Nobody could explain where the incriminating videotape came from or how it had gotten switched for the original. Apparently no fingerprints were found on the cassette. A Hawthorne policeman had come by to ask if Rachel knew of any enemies of Professor Watts since it was clear that somebody had been out to get the woman. Rachel knew of none. In fact, she barely knew Vanessa. He also asked if she knew any possible motives for her killing of her son. Rachel had no idea.

The newspapers had carried an interview with Joshua Blake who said he had been alerted to the plagiarism anonymously while on sabbatical in Western Samoa. He said that he had been encouraged to make the videotape to discourage Professor Watts from going ahead with the publication. He explained that he had just set up his own video camera, taped the interview, then overnighted the cassette to an anonymous post office box in Boston. He had also sent a copy to Vanessa’s publisher by airmail, which explained why her editor at the party was unaware of the plagiarism. He added that he had no idea who was behind the expose.

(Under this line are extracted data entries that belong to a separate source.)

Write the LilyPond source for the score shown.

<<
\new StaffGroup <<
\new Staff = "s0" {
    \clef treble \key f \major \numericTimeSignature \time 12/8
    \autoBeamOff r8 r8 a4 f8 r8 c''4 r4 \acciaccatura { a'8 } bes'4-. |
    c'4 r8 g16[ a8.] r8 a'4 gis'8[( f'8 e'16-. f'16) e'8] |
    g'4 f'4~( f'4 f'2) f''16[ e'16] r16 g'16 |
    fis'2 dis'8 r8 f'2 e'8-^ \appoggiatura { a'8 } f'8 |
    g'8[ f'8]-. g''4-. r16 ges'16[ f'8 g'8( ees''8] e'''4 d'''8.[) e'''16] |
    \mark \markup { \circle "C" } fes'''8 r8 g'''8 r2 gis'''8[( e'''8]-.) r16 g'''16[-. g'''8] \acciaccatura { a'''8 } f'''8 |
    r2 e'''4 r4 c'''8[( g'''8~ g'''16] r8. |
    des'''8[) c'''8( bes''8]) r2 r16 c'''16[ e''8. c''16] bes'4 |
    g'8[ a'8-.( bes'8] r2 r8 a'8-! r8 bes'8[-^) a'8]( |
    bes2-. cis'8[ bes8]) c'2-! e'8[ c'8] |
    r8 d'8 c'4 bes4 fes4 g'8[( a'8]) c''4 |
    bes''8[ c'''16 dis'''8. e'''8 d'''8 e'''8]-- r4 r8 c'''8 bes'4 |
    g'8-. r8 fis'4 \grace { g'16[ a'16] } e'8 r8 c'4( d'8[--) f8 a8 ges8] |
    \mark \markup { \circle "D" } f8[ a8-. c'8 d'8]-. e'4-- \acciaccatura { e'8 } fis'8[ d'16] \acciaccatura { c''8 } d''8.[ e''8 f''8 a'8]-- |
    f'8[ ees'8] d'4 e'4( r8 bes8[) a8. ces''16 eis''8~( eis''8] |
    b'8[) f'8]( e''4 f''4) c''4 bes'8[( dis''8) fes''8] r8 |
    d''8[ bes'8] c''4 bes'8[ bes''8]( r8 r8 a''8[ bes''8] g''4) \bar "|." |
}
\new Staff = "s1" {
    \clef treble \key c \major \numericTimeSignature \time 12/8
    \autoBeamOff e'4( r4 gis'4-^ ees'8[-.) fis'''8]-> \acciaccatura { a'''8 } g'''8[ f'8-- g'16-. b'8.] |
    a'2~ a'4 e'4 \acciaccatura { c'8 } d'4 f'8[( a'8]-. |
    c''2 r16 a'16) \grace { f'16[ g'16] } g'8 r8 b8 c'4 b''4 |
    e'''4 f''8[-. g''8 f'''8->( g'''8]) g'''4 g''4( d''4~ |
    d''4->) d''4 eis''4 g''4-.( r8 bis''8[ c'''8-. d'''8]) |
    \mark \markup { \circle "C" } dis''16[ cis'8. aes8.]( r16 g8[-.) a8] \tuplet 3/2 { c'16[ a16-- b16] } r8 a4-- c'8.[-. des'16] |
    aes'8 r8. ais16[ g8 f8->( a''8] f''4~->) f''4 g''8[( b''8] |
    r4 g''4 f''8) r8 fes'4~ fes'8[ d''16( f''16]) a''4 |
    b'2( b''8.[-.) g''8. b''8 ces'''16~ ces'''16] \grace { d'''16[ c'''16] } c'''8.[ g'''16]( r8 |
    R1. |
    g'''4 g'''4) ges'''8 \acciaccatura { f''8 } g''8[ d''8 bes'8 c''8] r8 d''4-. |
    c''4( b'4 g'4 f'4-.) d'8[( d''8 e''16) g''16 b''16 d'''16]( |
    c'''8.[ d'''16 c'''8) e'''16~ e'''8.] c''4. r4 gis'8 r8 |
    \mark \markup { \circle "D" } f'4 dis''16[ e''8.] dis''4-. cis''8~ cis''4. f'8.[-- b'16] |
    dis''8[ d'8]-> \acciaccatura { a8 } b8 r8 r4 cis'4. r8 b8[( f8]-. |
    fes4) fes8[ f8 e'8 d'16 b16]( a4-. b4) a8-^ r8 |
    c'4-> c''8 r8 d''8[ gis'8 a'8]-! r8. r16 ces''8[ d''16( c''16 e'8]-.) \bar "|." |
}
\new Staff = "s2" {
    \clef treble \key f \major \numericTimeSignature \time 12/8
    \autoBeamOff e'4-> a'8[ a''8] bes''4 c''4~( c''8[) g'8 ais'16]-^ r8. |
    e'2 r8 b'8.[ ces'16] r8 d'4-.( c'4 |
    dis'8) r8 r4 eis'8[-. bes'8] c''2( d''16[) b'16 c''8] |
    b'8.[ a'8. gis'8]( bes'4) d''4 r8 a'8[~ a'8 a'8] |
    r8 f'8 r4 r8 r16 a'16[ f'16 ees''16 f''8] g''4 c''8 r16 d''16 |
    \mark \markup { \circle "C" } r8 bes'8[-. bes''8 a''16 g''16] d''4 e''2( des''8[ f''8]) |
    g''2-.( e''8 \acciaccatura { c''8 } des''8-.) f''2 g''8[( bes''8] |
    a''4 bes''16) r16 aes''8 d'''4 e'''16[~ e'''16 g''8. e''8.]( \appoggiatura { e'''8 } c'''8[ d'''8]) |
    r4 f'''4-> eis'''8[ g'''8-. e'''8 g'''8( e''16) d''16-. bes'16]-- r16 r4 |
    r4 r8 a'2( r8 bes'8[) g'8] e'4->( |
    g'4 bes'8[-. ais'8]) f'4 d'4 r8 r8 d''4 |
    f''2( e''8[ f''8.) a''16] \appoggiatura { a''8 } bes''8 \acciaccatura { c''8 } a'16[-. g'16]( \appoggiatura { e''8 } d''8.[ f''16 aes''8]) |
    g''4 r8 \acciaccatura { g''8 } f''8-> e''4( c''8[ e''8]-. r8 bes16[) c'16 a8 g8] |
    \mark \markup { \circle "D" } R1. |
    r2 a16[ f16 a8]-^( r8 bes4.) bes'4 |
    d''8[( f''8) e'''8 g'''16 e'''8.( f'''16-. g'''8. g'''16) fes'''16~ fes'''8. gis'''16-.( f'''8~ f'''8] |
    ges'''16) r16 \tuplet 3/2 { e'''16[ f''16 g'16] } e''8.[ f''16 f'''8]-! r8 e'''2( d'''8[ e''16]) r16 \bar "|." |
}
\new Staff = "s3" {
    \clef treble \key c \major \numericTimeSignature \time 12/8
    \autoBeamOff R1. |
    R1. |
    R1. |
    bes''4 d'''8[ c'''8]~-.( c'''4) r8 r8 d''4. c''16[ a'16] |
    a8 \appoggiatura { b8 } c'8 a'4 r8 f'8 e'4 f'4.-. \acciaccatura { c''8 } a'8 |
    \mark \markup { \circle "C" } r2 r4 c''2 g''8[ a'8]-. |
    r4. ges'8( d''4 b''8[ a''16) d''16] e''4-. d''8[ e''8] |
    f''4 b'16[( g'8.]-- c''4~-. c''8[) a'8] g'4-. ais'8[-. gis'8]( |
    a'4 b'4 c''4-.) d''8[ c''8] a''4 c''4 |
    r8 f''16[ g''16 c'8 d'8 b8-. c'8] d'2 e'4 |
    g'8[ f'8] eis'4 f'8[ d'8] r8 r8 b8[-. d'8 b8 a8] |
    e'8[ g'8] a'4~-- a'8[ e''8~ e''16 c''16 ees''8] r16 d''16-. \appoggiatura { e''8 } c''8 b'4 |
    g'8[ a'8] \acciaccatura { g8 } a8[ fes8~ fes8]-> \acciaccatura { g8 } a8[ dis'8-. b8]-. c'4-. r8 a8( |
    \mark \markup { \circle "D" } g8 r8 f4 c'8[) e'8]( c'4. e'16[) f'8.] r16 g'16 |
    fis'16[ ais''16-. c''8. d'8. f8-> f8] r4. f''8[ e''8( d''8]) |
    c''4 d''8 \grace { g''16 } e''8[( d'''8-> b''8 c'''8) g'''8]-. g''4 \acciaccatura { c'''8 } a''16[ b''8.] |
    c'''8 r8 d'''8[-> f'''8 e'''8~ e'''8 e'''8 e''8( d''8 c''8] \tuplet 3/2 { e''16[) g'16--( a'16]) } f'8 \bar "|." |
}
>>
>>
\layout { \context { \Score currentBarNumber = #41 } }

Sheila was sniffling into her handkerchief and checking her watch as the service began. When Rachel could see that she was not going to stop Lucinda from playing with her Palm Pilot, she leaned across to her and in a dead flat voice said, “You can put that away now.”

Lucinda looked up at her with chilling menace. Before another word was exchanged, Sheila snapped the thing out of her daughter’s hand and stuffed it in her purse.

While her parents were huddled by the gravesite, Brendan nodded to Nicole to come over. When she disregarded him, he started toward her—and that got the expected reaction. She came over not out of interest but because she did not want her parents and all their friends to think that golden-girl Nicole DaFoe was pals with the local weirdo—which is how everybody saw him: a creep to shield their children from, a schizoid basket case who talked to himself and suffered poetry seizures; the idiot savant who could recite the script of any movie he had seen. The kid nobody wanted their kids hanging with. Brendan LaMotte, goblin of Cape Ann.

“Make it fast. I’m going back to camp.” She followed him to a spot behind a large gaudy obelisk that blocked the view of the others.

From his backpack he pulled out a folder, saying how he had found it buried in his cellar. “I-it’s a WISC standard intelligence test taken when I was five.” He pointed to some numbers. “My IQ was seventy-seven.” Then he showed her another test taken two years later. “Same test, but intelligence quotient one hundred thirty-nine. That’s practically double. My verbal went from forty-three percentile to ninety-nine.”

Something slithered across her face. “I have to go.”

“N-no, there’s more.”

He then pulled out a photocopy of two canceled bank checks for three hundred thousand dollars each, made out to cash and signed by Brendan’s father, Eugene LaMotte. The dates were two weeks apart and about six months before the date of the second WISC test.

Nicole put her dark glasses on and started away.

“Wait. I also found MRI scans of my b-b-brain,” he said. “They operated on me. They did s-something to make me smarter.”

In the distance, her mother was waving her over. “Be right there,” she called.

She walked away, but Brendan caught up to her. “Nicole, listen to me. They did the same thing to you.”

She looked at him, her face appearing as rigid and white as the nearby headstone.

“Here, look.” In his hand he was holding a slip of paper—a piece of personalized stationery with the address and name of her father, Kingman DaFoe. Written in pen on it was a telephone number with an old exchange.